ACTIVITY
In the rows below, pull out every line from the one containing "## 📌 Roadmap Highlights" down to the one containing "## 🚀 Getting Started", including both of those lines, and reproduce them unchanged.

+++ RECORDS SHOWN

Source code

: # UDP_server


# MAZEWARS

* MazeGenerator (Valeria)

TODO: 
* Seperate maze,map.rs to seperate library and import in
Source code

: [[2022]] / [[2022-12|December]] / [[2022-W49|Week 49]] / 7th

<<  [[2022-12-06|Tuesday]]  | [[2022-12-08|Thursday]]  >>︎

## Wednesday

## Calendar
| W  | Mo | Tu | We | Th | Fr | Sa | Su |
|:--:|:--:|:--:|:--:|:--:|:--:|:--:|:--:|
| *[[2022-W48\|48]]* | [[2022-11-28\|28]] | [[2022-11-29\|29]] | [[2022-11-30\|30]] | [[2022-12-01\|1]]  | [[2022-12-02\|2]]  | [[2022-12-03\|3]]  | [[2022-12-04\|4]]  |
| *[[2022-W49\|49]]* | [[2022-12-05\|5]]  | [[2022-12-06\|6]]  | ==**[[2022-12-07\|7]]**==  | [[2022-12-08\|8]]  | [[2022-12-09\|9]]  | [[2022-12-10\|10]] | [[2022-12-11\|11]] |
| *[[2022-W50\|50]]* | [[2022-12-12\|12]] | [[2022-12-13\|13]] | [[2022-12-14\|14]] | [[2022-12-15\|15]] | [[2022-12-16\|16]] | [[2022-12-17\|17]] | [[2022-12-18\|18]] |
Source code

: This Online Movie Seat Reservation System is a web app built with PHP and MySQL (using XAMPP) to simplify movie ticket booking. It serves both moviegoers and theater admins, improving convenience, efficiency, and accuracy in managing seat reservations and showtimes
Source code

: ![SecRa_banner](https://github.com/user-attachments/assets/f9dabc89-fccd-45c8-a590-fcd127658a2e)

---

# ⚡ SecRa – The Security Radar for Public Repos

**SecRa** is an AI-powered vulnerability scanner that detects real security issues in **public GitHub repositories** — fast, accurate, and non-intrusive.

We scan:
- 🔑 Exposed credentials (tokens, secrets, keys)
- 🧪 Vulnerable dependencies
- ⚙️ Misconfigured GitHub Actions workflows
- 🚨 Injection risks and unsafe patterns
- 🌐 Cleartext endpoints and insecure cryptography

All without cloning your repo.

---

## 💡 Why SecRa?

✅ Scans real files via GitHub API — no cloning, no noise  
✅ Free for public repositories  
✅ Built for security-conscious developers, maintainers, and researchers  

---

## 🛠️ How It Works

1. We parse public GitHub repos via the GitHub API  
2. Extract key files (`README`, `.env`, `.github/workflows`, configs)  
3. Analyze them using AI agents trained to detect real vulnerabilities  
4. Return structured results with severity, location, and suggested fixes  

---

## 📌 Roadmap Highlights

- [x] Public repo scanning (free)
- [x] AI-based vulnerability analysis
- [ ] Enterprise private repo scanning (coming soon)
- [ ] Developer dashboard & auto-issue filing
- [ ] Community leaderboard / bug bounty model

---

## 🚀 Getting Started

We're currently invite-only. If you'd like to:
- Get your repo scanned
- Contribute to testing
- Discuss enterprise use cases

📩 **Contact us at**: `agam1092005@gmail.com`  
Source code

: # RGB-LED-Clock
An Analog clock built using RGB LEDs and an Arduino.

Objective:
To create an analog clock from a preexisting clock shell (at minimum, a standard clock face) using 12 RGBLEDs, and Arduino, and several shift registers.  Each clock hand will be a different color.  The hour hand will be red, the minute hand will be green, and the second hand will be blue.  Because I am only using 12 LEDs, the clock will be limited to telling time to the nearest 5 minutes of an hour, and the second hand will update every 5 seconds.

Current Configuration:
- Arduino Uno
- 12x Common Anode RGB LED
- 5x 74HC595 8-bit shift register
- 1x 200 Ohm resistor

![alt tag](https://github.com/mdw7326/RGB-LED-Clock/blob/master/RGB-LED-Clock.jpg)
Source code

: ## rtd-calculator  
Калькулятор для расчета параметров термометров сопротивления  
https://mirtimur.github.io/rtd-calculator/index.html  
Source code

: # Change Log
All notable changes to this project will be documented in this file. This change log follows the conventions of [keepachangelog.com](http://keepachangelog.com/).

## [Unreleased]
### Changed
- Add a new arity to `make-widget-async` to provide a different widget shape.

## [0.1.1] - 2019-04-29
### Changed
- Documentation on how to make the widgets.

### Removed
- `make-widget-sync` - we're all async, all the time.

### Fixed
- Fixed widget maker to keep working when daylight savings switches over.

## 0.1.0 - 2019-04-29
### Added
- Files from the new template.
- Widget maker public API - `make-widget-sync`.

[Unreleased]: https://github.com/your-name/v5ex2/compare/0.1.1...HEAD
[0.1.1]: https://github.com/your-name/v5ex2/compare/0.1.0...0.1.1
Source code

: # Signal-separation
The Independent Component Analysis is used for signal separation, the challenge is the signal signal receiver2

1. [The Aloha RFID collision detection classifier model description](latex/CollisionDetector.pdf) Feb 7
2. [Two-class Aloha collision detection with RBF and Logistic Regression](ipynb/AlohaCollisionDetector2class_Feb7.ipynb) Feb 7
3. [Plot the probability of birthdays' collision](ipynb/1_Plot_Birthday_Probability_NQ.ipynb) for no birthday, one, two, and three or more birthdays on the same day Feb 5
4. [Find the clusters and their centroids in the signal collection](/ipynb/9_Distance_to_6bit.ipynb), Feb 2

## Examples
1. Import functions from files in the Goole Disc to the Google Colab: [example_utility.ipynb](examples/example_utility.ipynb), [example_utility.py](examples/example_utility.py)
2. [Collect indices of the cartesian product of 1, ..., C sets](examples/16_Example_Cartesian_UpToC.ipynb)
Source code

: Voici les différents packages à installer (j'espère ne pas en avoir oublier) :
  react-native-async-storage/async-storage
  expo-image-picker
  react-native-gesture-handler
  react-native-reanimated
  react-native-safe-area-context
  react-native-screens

++++++

OUTPUT
## 📌 Roadmap Highlights

- [x] Public repo scanning (free)
- [x] AI-based vulnerability analysis
- [ ] Enterprise private repo scanning (coming soon)
- [ ] Developer dashboard & auto-issue filing
- [ ] Community leaderboard / bug bounty model

---

## 🚀 Getting Started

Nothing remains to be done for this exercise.